The train was carrying 485 people when it derailed
about 3 miles (5 kilometres) outside the central city of Homs,
a flashpoint in the uprising against President Bashar Assad.
The driver was killed instantly and 14 passengers were
injured, rail officials said.
Ghassan Mustafa Abdul-Aal, the governor of Homs,
called it a "terrorist and criminal" act and said it was a
"clear message" to everyone who says the protest movement is
No evidence was provided to support those claims.

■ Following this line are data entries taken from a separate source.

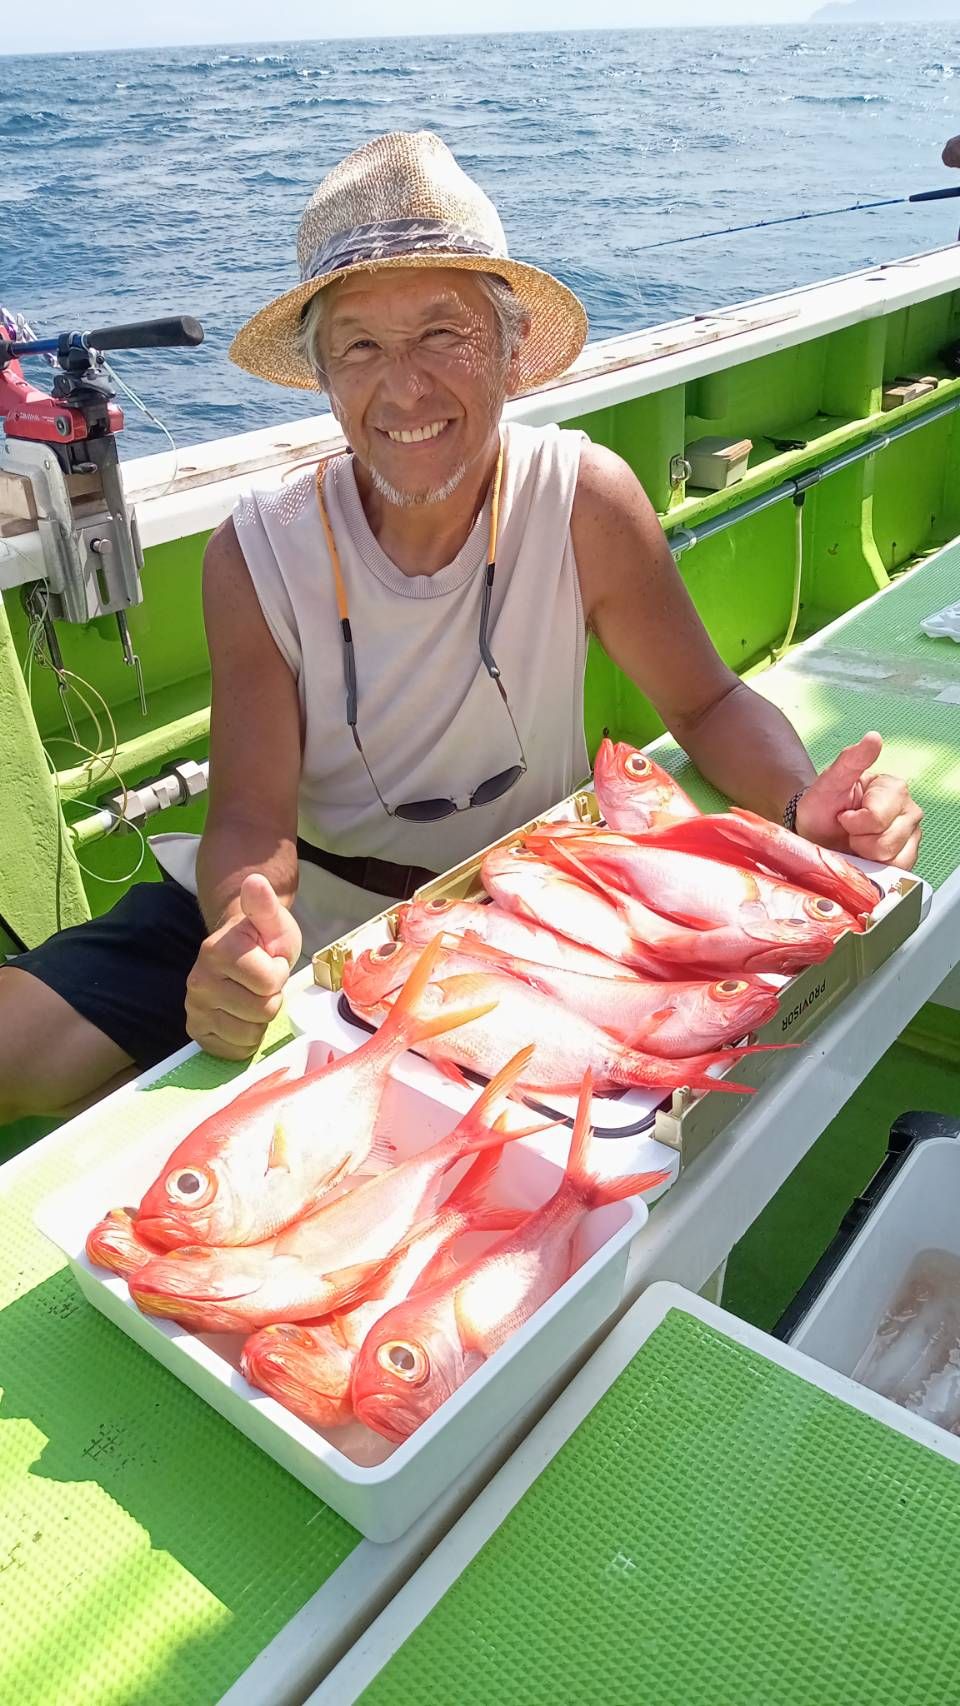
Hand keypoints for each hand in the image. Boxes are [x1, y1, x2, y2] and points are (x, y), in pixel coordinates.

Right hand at [186, 874, 301, 1059]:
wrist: (239, 952)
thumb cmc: (261, 938)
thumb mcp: (271, 919)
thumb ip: (264, 904)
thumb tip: (256, 881)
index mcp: (217, 951)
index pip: (269, 982)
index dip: (279, 973)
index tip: (270, 960)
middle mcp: (198, 981)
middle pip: (262, 1011)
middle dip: (271, 997)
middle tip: (262, 981)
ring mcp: (194, 1009)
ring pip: (250, 1034)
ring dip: (260, 1019)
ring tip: (252, 995)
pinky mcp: (196, 1032)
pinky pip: (235, 1051)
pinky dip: (246, 1037)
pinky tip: (242, 1015)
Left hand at [794, 732, 922, 869]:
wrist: (815, 832)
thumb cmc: (823, 807)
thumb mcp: (830, 781)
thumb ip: (851, 759)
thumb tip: (873, 738)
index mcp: (894, 788)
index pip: (877, 818)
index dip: (853, 822)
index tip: (843, 815)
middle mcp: (909, 810)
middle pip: (886, 841)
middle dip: (859, 840)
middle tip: (849, 830)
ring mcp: (911, 834)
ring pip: (893, 858)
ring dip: (867, 855)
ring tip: (857, 842)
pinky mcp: (908, 856)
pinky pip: (898, 870)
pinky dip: (876, 867)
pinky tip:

The opposition dismissed the accusation and said the
regime was trying to seize on the crash to blunt growing
support for a peaceful uprising calling for democratic change.
"If there are saboteurs, they belong to the regime," Ammar
Qurabi, who heads the National Organization for Human Rights
in Syria, told The Associated Press. "They want to send the
message that these protests will lead to instability and
insecurity in the country."
Syrian authorities have unleashed a brutal crackdown
in an effort to crush the revolt, and activists say more than
1,600 civilians have died since the protests erupted in
mid-March. The government blames the unrest on terrorists and
foreign extremists, not true reform-seekers.